Monday, September 12, 2005

9/11 and the Death of Art

Among the fine insights in the latest issue of the American Enterprise Online:
Militarily and diplomatically, an enormous amount has been accomplished across different parts of the globe since September 11, 2001. Back home, though, in our own politics and culture, much of America has been surprisingly little changed by the most deadly attack ever on our homeland.

You can see this in many places. For instance, for more than two years now I’ve been trying to gin up an article for TAE cataloguing some worthy art inspired by 9/11. Surely, I assumed, an event of this historical moment and psychological impact must have hatched lots of powerful poems and plays and pictures. I was wrong.

Here was a cataclysm whose Ground Zero was literally a stroll away from the main centers of American painting and sculpture, music composition, filmmaking, literature production, and other imaginative work. You would think the sheer magnitude of this event in their own backyards would have grabbed the imagination of many artists (not to mention editors and producers and gallery owners) and sent cadres of long-haired men and short-haired women running to their studios to produce arresting works.

Yet this hasn’t happened. There is no “Guernica” painted for 9/11. Nothing like The Red Badge of Courage, or All Quiet on the Western Front, or Slaughterhouse-Five has been written. No "Music for Prague 1968," or anything close, is now being played. The Manhattan creative class hasn’t produced even a Forrest Gump to capture in popular form the circumstances and emotions of that searing day.
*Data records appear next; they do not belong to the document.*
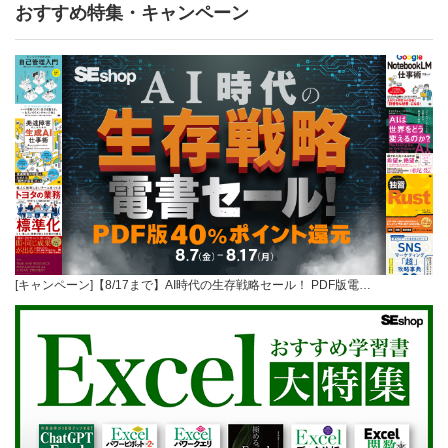
おすすめ特集・キャンペーン
[キャンペーン]【8/17まで】AI時代の生存戦略セール！ PDF版電…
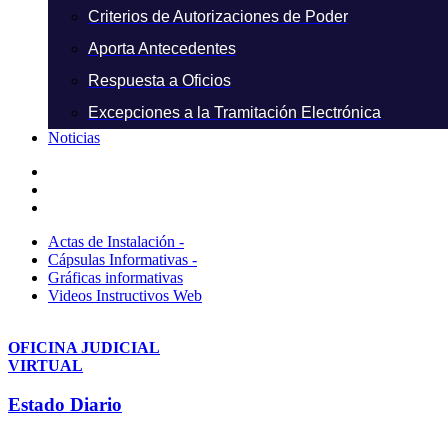
Criterios de Autorizaciones de Poder
Aporta Antecedentes
Respuesta a Oficios
Excepciones a la Tramitación Electrónica
Noticias
Actas de Instalación -
Cápsulas Informativas -
Gráficas informativas
Videos Instructivos Web
OFICINA JUDICIAL
VIRTUAL
Estado Diario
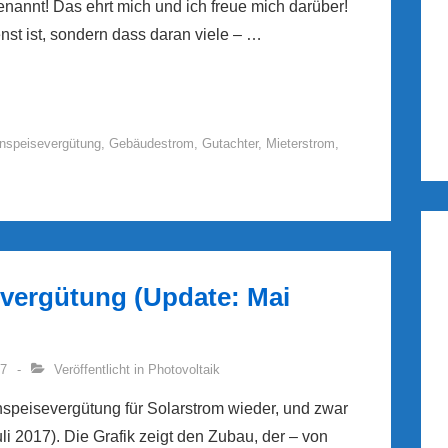
annt! Das ehrt mich und ich freue mich darüber!
enst ist, sondern dass daran viele – …
nspeisevergütung
,
Gebäudestrom
,
Gutachter
,
Mieterstrom
,
vergütung (Update: Mai
17
Veröffentlicht in
Photovoltaik
nspeisevergütung für Solarstrom wieder, und zwar
uli 2017). Die Grafik zeigt den Zubau, der – von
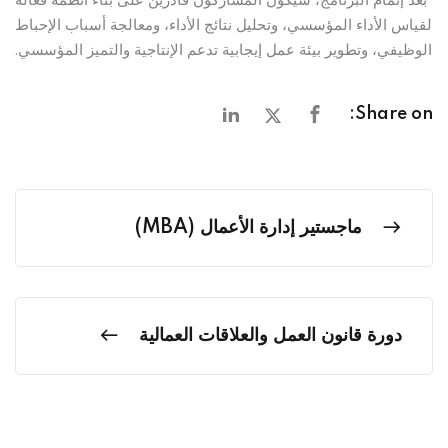
لقياس الأداء المؤسسي، وتحليل نتائج الأداء، ومعالجة أسباب الإحباط
الوظيفي، وتطوير بيئة عمل إيجابية تدعم الإنتاجية والتميز المؤسسي.
Share on:
ماجستير إدارة الأعمال (MBA)
دورة قانون العمل والعلاقات العمالية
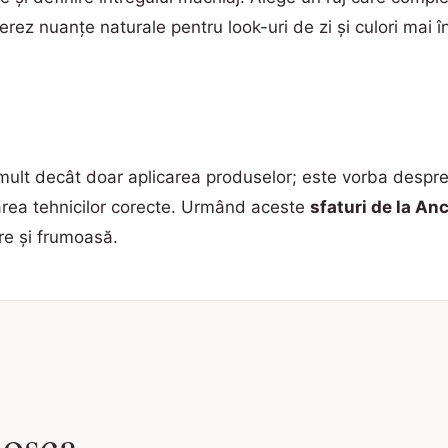
erez nuanțe naturale pentru look-uri de zi și culori mai î
ult decât doar aplicarea produselor; este vorba despre 
izarea tehnicilor corecte. Urmând aceste
sfaturi de la An
are și frumoasă.
oșca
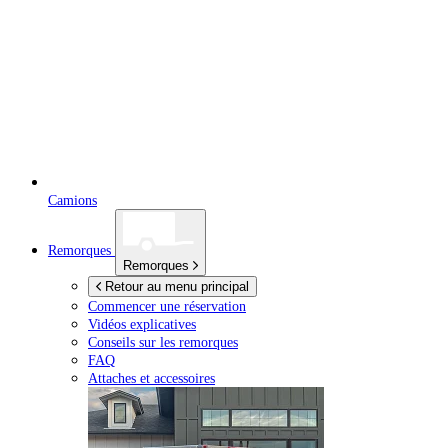
Camions
Remorques
Remorques
Retour au menu principal
Commencer une réservation
Vidéos explicatives
Conseils sur les remorques
FAQ
Attaches et accessoires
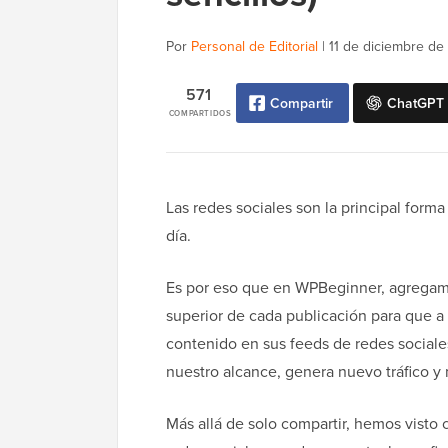
Por
Personal de Editorial
|
11 de diciembre de
571
Compartir
ChatGPT
COMPARTIDOS
Las redes sociales son la principal for
día.
Es por eso que en WPBeginner, agregamo
superior de cada publicación para que a n
contenido en sus feeds de redes social
nuestro alcance, genera nuevo tráfico y m
Más allá de solo compartir, hemos visto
Why not? My conclusion, after watching this odd black hole spread through America’s creative communities over several years, is that most contemporary artists are unwilling to absorb the hard lessons of this event. They’d rather not face the implications. [Or maybe it would cut into their work for the Leftist-Islamist alliance's fifth column - ed.]

Lord knows, the creative class mobilized their artistry in response to the AIDS epidemic. Remember the endless AIDS Quilt projects? The interminable string of Broadway plays documenting the personal horrors of HIV?

But recognizing that America has ruthless and evil Third World enemies who will kill us unless we kill them first? Umm, I think I’d rather work on my novel about the secret repression of gay pastors in Dallas, or polish my screenplay assailing greedy corporations for selling infant formula in Africa.